Top of SUPPLIED ENTRIES

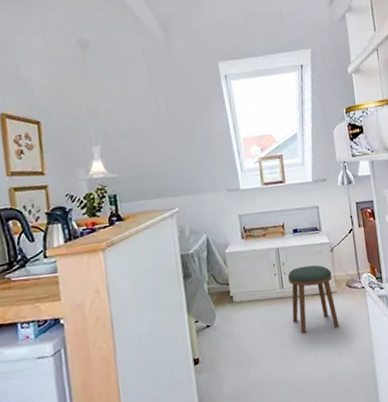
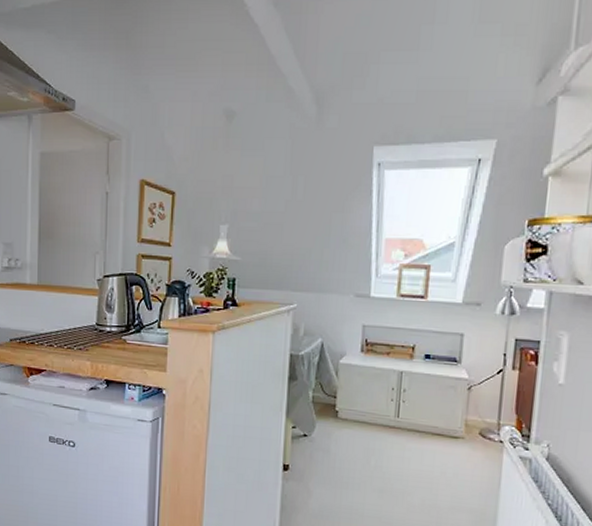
stool: present [288,265,339,334] -> none [402,398,463,479]

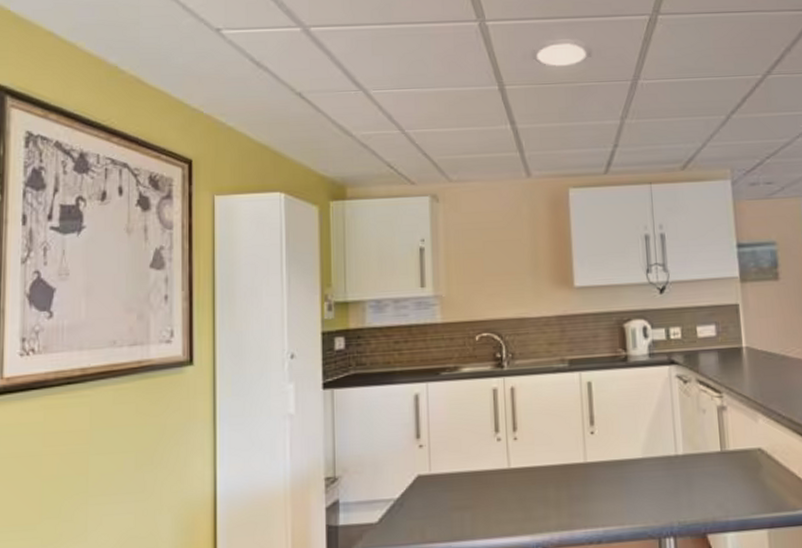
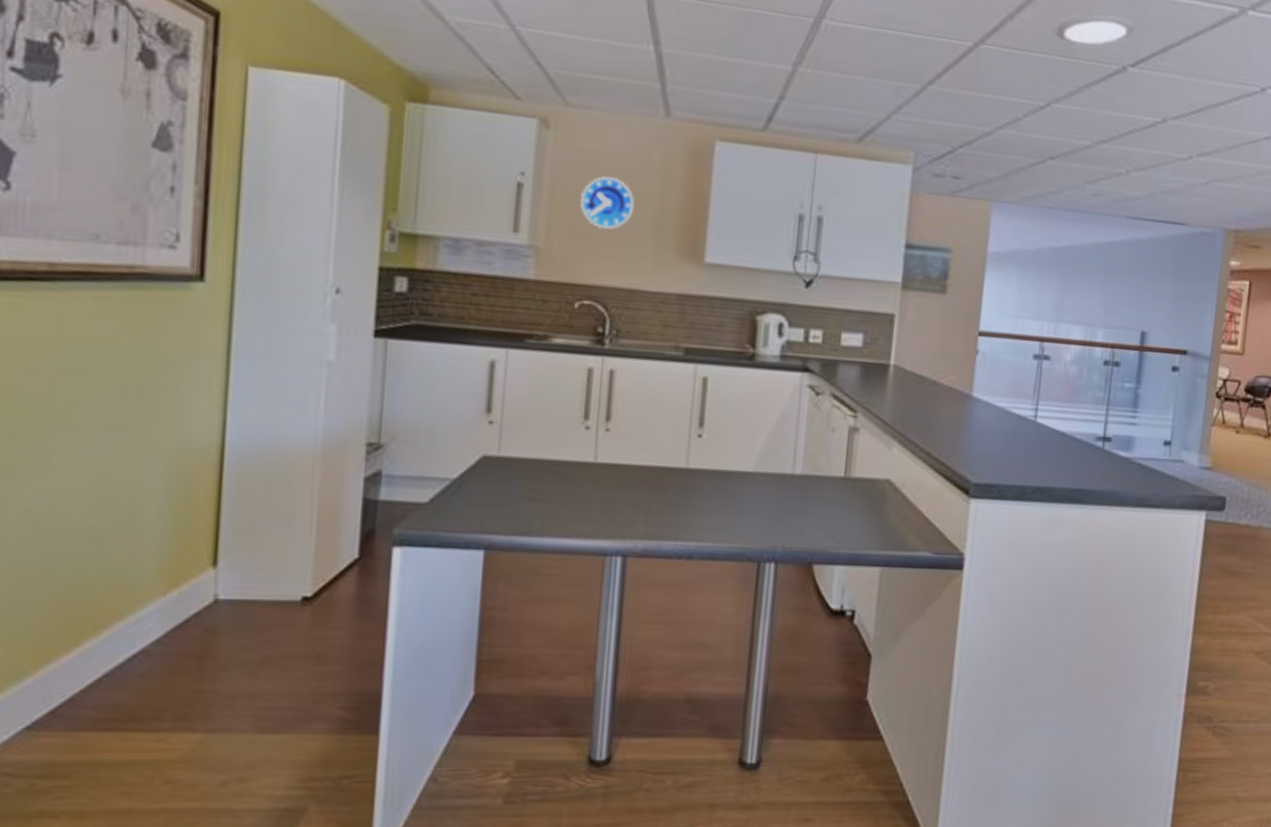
wall clock: none [470,231,512,273] -> present [580,176,634,230]

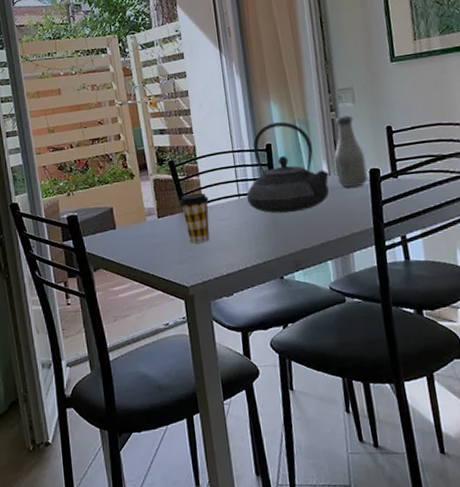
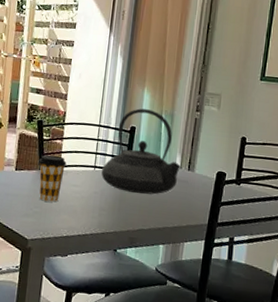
bottle: present [334,115,368,187] -> none [186,117,216,184]

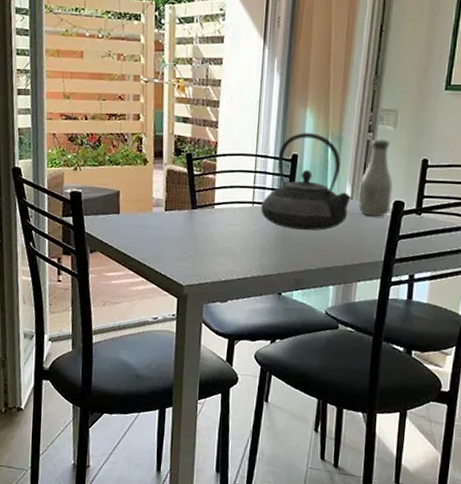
coffee cup: present [39,154,67,202] -> none [190,192,221,244]
bottle: none [186,117,216,184] -> present [358,138,393,216]

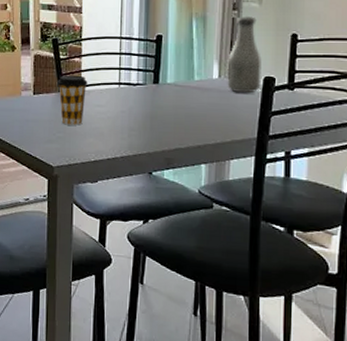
coffee cup: none [190,192,221,244] -> present [57,75,88,126]
teapot: present [261,133,352,231] -> none [128,14,220,109]

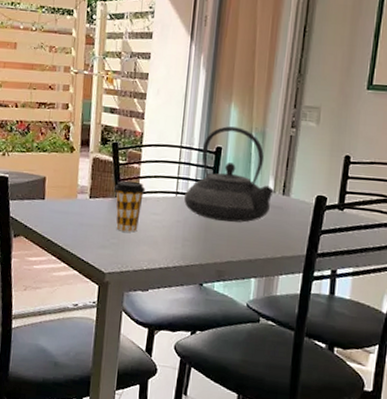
teapot: none [128,14,220,109] -> present [184,126,275,223]
bottle: present [227,15,262,92] -> none [281,134,315,210]

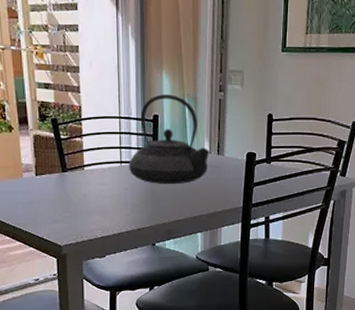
coffee cup: present [115,180,145,233] -> none [60,155,90,205]

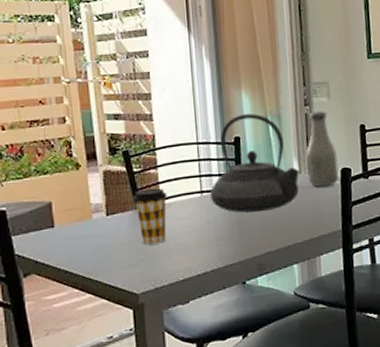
coffee cup: none [60,155,90,205] -> present [133,188,167,245]
bottle: none [216,97,245,167] -> present [306,110,339,187]

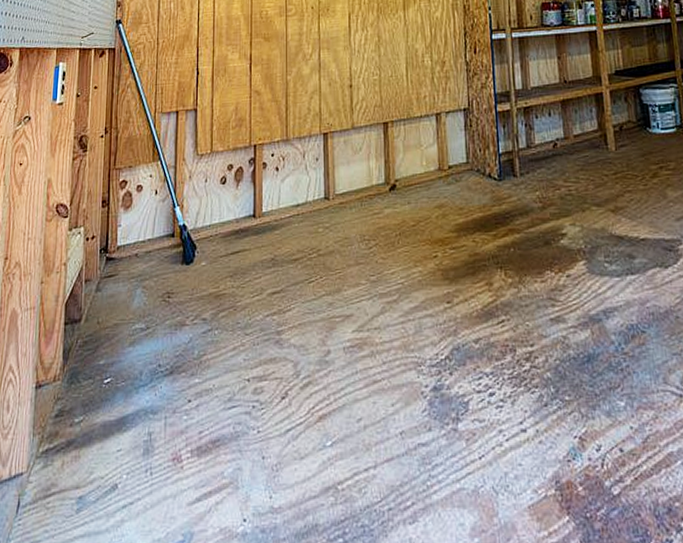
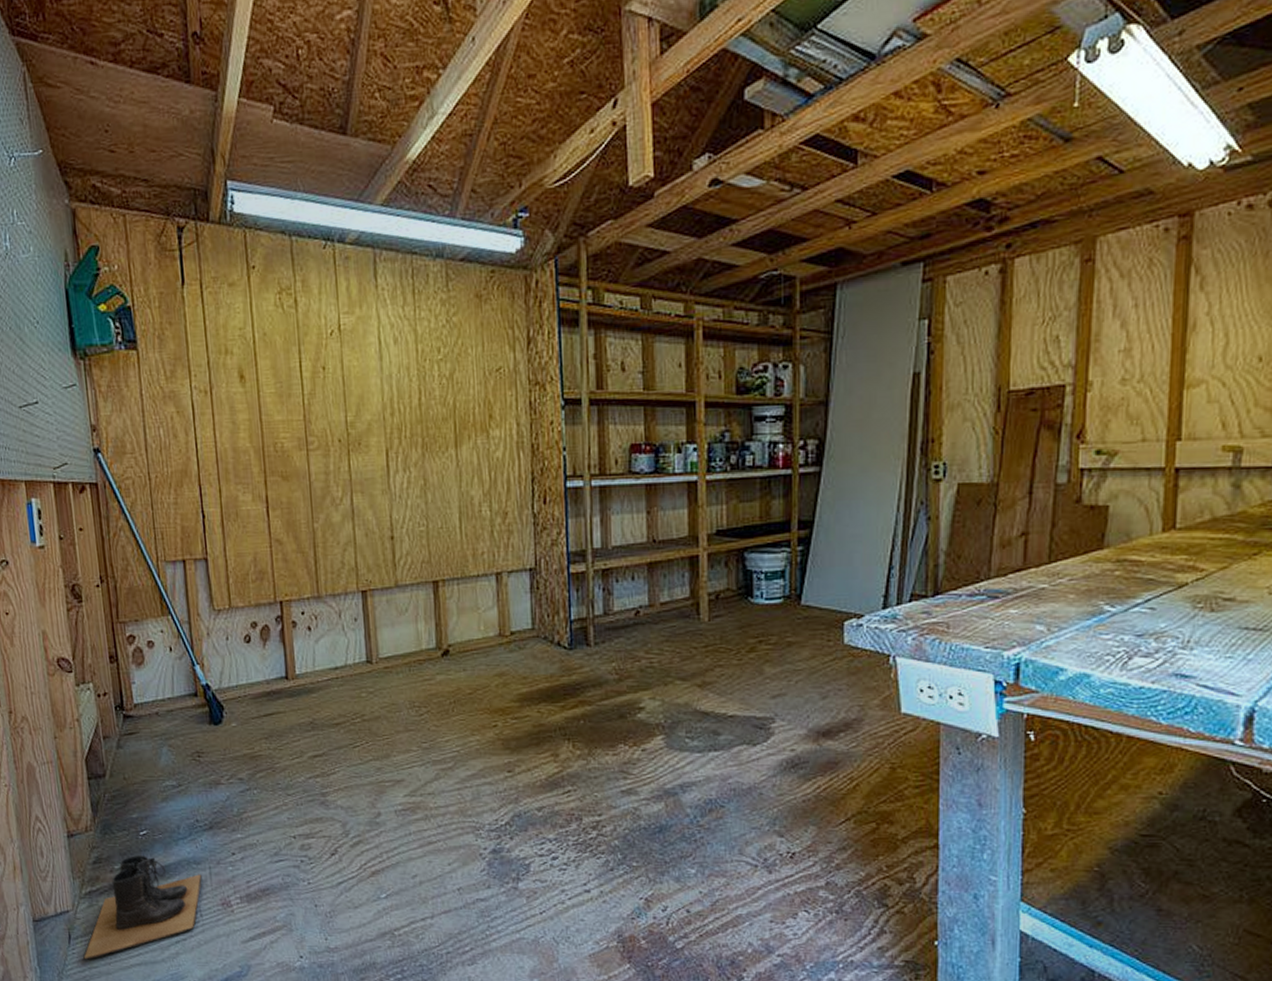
boots: none [28,406,157,532] -> present [83,856,203,960]

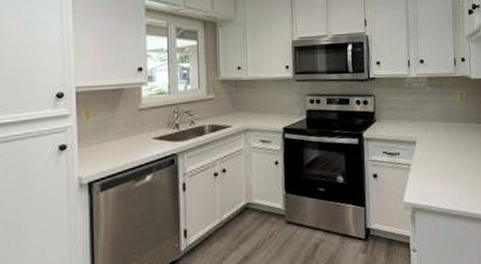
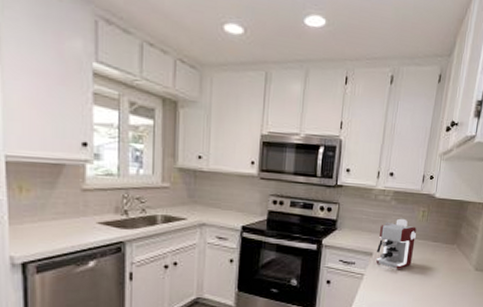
coffee maker: none [419,103,459,156] -> present [376,218,417,269]

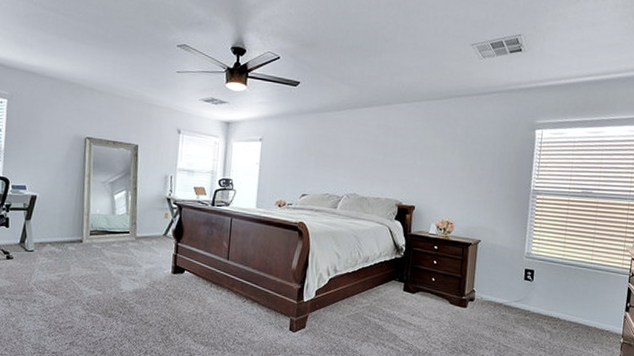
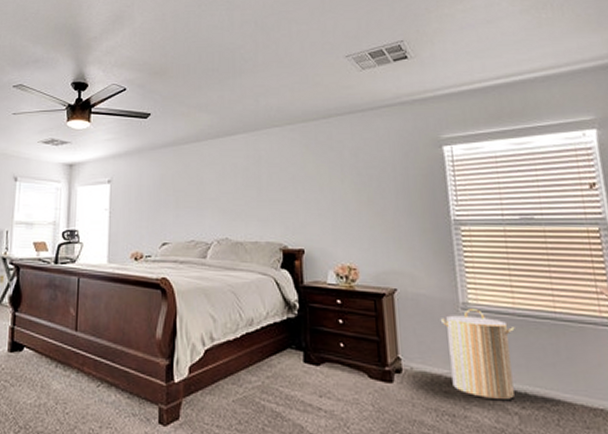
laundry hamper: none [508,258,561,323] -> present [440,309,515,401]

Bottom of SUPPLIED ENTRIES

--- WORK TASK ---
Retyping should start at the first line of the data above and stop after the line with "coffee maker: none", and no picture should be included.

--- REPLY ---
stool: present [288,265,339,334] -> none [402,398,463,479]

wall clock: none [470,231,512,273] -> present [580,176,634,230]

bottle: present [334,115,368,187] -> none [186,117,216,184]

coffee cup: present [39,154,67,202] -> none [190,192,221,244]
bottle: none [186,117,216,184] -> present [358,138,393,216]

coffee cup: none [190,192,221,244] -> present [57,75,88,126]
teapot: present [261,133,352,231] -> none [128,14,220,109]

teapot: none [128,14,220,109] -> present [184,126,275,223]
bottle: present [227,15,262,92] -> none [281,134,315,210]

coffee cup: present [115,180,145,233] -> none [60,155,90,205]

coffee cup: none [60,155,90,205] -> present [133,188,167,245]
bottle: none [216,97,245,167] -> present [306,110,339,187]

boots: none [28,406,157,532] -> present [83,856,203,960]

coffee maker: none [419,103,459,156] -> present [376,218,417,269]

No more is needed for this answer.